Thursday, June 13, 2013

Friday Fun: Thulium Breaks 'Em Down

Seriously, how often do you see thulium in the chemistry mainstream?

Prof. David Procter and Dr. Michael Szostak, of U. Manchester in England, want you to think of it a lot more often. Their latest ACIEE explores some crazy stunts thulium diiodide can do when mixed with a little alcohol: Blowing apart esters. Reducing arenes. Unwrapping amides (see below):

All thanks to the extra reducing power of this "non-classical" lanthanide salt. At a good 50% more than samarium diiodide, thulium diiodide can inject a single electron into just about any C=O or arene around, and there's evidence that it slips into neighboring C-N bonds to promote fragmentation:

Source: Szostak, ACIEE 2013

Bill Evans (organometallics, not jazz) previously explored this reagent over a decade ago, marketing it as a souped-up SmI2 / HMPA. His study looked at cyclic ketones, which formed adducts with primary iodides in less than a minute with a healthy dose of TmI2(DME). Despite these exciting early results, it appears that thulium took a back burner to the samarium 'craze' of the mid-'00s, and only now gets its chance in the limelight.

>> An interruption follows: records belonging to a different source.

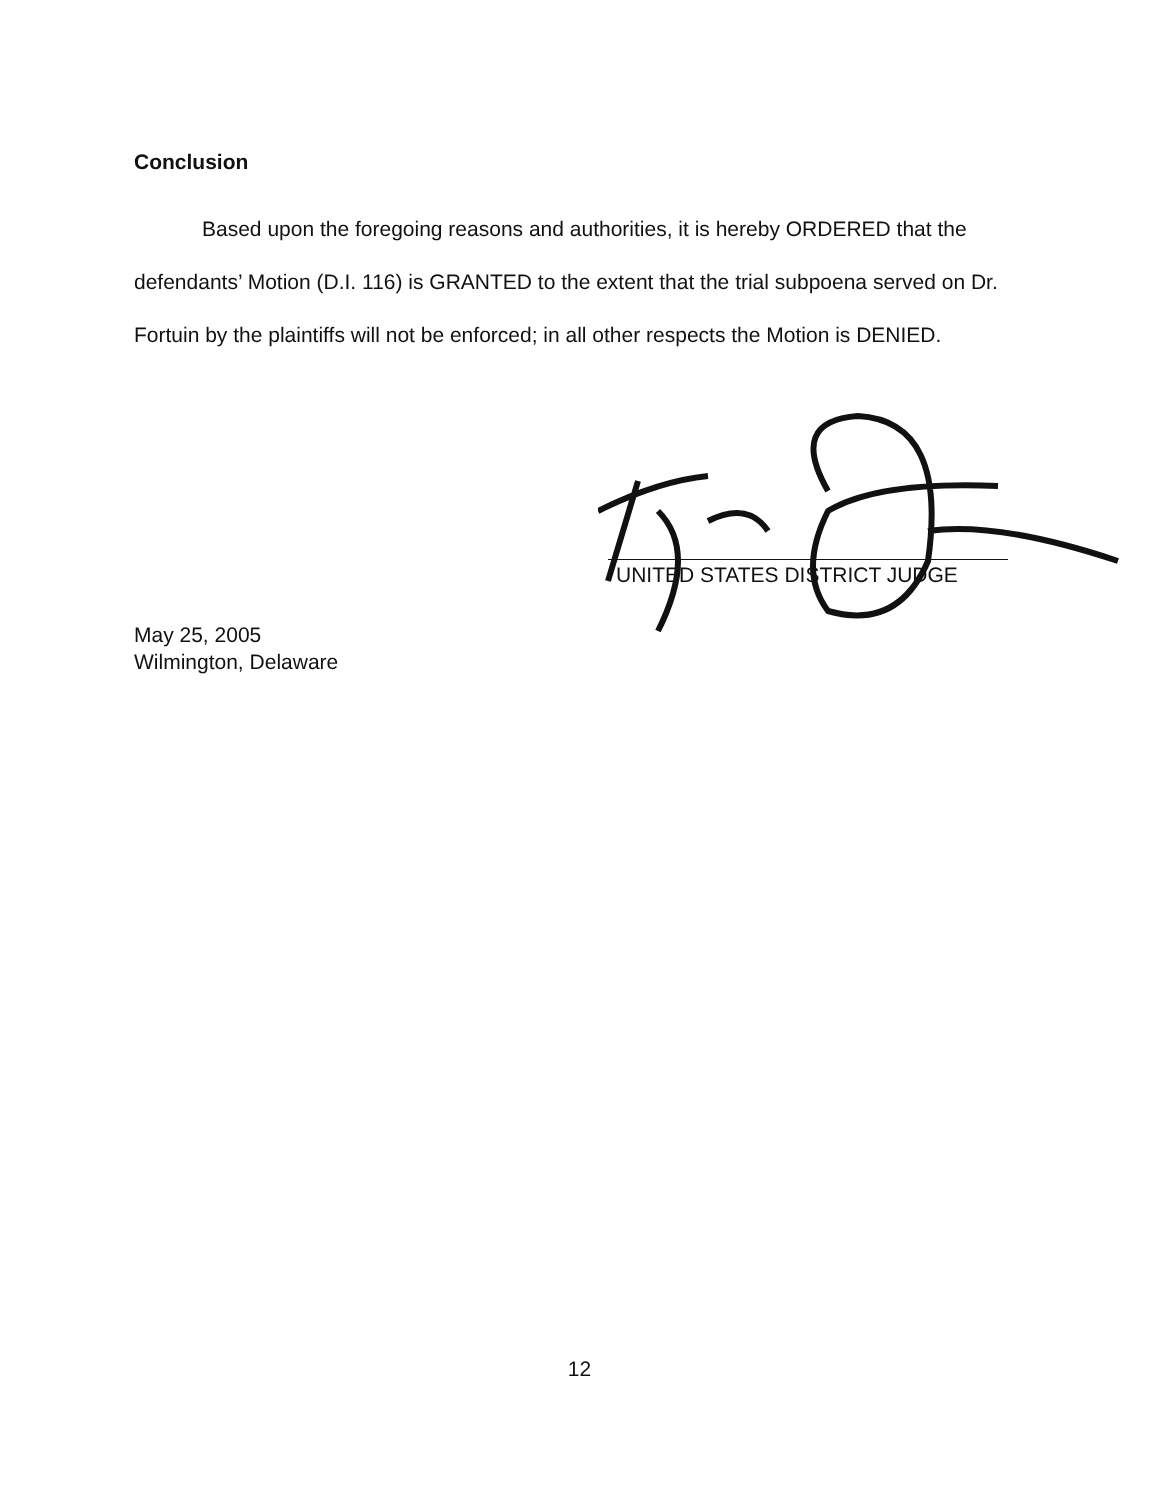Conclusion
Based upon the foregoing reasons and authorities, it is hereby ORDERED that the defendants’ Motion (D.I. 116) is GRANTED to the extent that the trial subpoena served on Dr. Fortuin by the plaintiffs will not be enforced; in all other respects the Motion is DENIED.
UNITED STATES DISTRICT JUDGE
May 25, 2005
Wilmington, Delaware
12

Keep an eye out for more TmI2 reactions; after 100 years of new bond-forming reactions, it's nice to see trends to the contrary.

Happy Friday,

Update (6/14/13) - Added Prof. Procter and group website. 
(6/14/13) - Changed lactam to amide - thanks, Anon!


  1. That ain't no lactam!

  2. When I saw the ASAP for a moment I assumed TmI2 was a typo. Interesting to see what new reactivity these reagents might show.

  3. I would gladly accept any substitute for SmI2 that was reliable and reproducible. That stuff is black-magic infused pixie dust. I'd be curious to see how thulium measures up.